▶ Provided information:

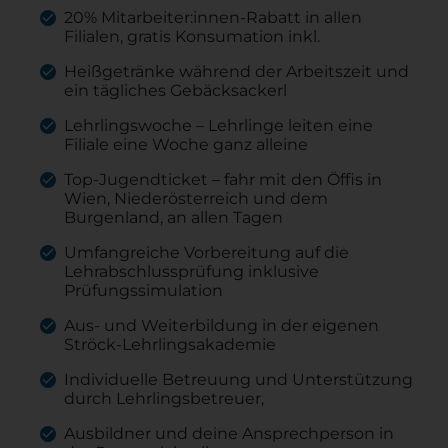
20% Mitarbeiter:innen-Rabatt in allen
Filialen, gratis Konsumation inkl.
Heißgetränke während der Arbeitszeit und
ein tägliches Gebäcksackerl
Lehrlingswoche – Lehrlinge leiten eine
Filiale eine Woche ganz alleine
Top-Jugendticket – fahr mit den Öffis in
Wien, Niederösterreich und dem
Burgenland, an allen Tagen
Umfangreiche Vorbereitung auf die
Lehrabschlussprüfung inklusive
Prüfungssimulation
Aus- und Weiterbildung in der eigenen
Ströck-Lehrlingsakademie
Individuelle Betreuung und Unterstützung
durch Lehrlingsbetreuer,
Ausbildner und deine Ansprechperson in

---

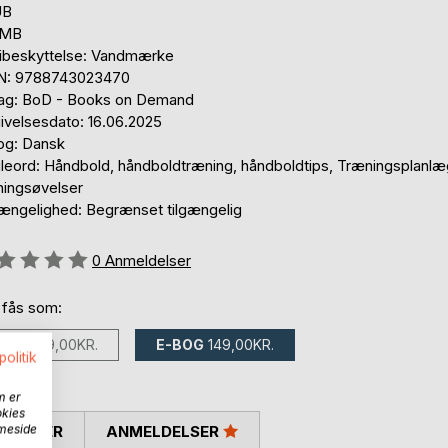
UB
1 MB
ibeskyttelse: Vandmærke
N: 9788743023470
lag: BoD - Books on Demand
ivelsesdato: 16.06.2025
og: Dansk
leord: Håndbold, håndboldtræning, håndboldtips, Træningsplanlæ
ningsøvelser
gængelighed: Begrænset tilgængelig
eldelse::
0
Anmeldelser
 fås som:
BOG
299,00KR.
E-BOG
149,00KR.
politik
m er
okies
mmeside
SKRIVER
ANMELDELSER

==

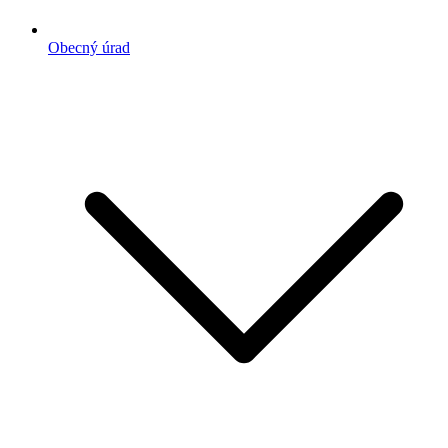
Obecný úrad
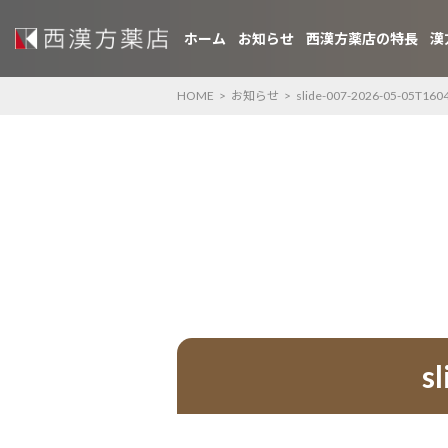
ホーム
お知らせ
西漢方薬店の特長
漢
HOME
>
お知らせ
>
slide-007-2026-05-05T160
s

▶ Exercise objective:
Using the data above, print exactly the lines from the line that contains "20% Mitarbeiter:innen-Rabatt in allen" through the line that contains "Wien, Niederösterreich und dem", with both included.

▶ Answer space:
20% Mitarbeiter:innen-Rabatt in allen
Filialen, gratis Konsumation inkl.
Heißgetränke während der Arbeitszeit und
ein tägliches Gebäcksackerl
Lehrlingswoche – Lehrlinge leiten eine
Filiale eine Woche ganz alleine
Top-Jugendticket – fahr mit den Öffis in
Wien, Niederösterreich und dem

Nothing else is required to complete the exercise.